◆ **Exercices proposés**:
**1)** Répondez aux questions suivantes à partir du texte sur la grève des douaniers algériens.
(a) D'après le titre, combien de douaniers préparent la grève ?
(b) Entre quelles heures le mouvement risque-t-il de paralyser les postes frontaliers ?
(c) Devant quel lieu un groupe d'officiers des douanes organisera-t-il un rassemblement ?
**2)** Réécrivez le passage du texte sur la grève des douaniers qui s'ouvre sur « Les 17 mille » et se termine par « situé à Alger. », en remplaçant « postes frontaliers » par « points de passage ».

◆ **Bloc de texte**:

..............................

Enorme malaise au sein des douanes algériennes : 17 mille douaniers préparent une grève le 1er mars prochain pour dénoncer de nombreux dysfonctionnements

0
470

Les 17 mille douaniers algériens sont en colère. Et le 1er mars prochain, ils préparent un mouvement de protestation inédit qui risque de paralyser tous les postes frontaliers du pays à partir de 8 H jusqu’à 12 H. Un groupe d’officiers des douanes vont organiser également un rassemblement de protestation devant la direction générale des douanes algériennes situé à Alger.

..............................

◆ **Données sources**:
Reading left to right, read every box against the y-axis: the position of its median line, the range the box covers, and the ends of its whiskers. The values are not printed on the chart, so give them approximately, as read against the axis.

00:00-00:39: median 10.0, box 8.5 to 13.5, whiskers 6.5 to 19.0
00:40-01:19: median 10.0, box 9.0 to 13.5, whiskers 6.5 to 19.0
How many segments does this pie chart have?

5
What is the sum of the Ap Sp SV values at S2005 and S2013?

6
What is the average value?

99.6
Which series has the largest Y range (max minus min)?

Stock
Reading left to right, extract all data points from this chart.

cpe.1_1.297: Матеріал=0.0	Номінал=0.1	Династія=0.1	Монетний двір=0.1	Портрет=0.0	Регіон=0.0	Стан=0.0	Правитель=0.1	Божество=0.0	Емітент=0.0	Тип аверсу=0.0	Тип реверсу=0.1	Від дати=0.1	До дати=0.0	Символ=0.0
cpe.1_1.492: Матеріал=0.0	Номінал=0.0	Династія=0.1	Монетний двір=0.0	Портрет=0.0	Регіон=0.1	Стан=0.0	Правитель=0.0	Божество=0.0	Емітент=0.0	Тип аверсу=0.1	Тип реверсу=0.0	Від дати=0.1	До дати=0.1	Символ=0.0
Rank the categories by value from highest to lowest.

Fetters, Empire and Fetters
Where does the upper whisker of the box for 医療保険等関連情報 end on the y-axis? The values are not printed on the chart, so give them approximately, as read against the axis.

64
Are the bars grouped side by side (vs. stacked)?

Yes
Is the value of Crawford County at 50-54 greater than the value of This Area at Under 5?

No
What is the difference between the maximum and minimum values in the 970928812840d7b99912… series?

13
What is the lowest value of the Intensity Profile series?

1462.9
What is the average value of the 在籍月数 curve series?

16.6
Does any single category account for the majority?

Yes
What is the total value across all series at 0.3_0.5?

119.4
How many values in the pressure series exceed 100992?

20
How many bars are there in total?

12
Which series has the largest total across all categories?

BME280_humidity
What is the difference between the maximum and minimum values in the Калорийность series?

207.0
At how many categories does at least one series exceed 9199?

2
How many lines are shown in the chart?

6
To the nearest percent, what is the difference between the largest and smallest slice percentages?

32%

..............................

◆ **Réponses successives**:
**1)**
(a) 17 mille douaniers.
(b) De 8 H à 12 H.
(c) Devant la direction générale des douanes algériennes, située à Alger.

**2)**
Les 17 mille douaniers algériens sont en colère. Et le 1er mars prochain, ils préparent un mouvement de protestation inédit qui risque de paralyser tous les points de passage du pays à partir de 8 H jusqu’à 12 H. Un groupe d’officiers des douanes vont organiser également un rassemblement de protestation devant la direction générale des douanes algériennes situé à Alger.